Discoveries 5,000 years ago human bone cup and Chinese masks
The study in Scientific Reports examined 183 human bone fragments for evidence of their use as raw materials for practical or symbolic crafts. Of the total skeleton, 52 showed specific characteristics that suggested they had been intentionally modified. The cranial cup is a horizontal cut through the skull (top part of the head) and the cranial cup is a vertical cut through the skull. Both artifacts were visibly modified by scraping, drilling, and polishing, and they represent the first evidence of systematic processing of human bones in East Asian prehistory.
Why early cities recycled their dead
Researchers from Niigata University and the Zhejiang Institute of Cultural Relics and Archaeology say “anonymity” may have prompted early city dwellers to materialize human remains. In densely populated Liangzhu, urban residents only care about those they knew in life, and the social distance from the deceased has also widened due to urbanization, causing many remains to be regarded as “material” rather than sacred.

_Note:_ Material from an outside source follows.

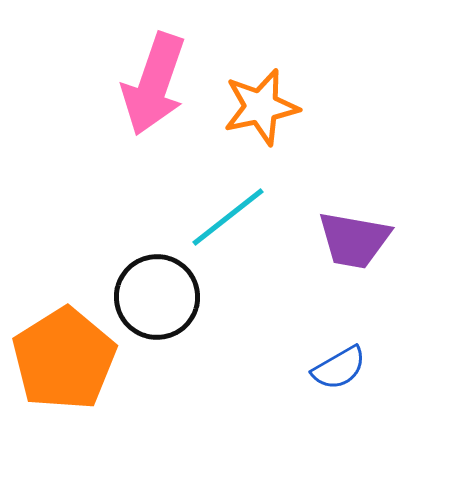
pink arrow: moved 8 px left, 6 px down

Technical analysis of bone reuse
Technical analysis also shows that the Liangzhu people used many technical methods to shape bones. Examination of the bones using high-power magnification revealed striations and indentations consistent with the stone tools used to create the bones. According to Phys.org, the bones are not only broken, but also harvested. Specifically, long bones such as femurs were shaped into handles or fasteners for tools, while skulls were shaped and processed with precision comparable to the world-famous jade carvings of Liangzhu.
Why are bone products dumped in canals?
Zhongjiagang area is a professional workshop area in Liangzhu City. These altered human bones were found along with animal bones and pottery shards in waste-filled ditches, suggesting that these particular human remains did not serve a sacred purpose, unlike the Fanshan site (an elite burial ground). The spatial distribution of human remains shows evidence of a complex social hierarchy that preserved elite remains in jade tombs while repurposing non-elite remains as part of urban industrial processes.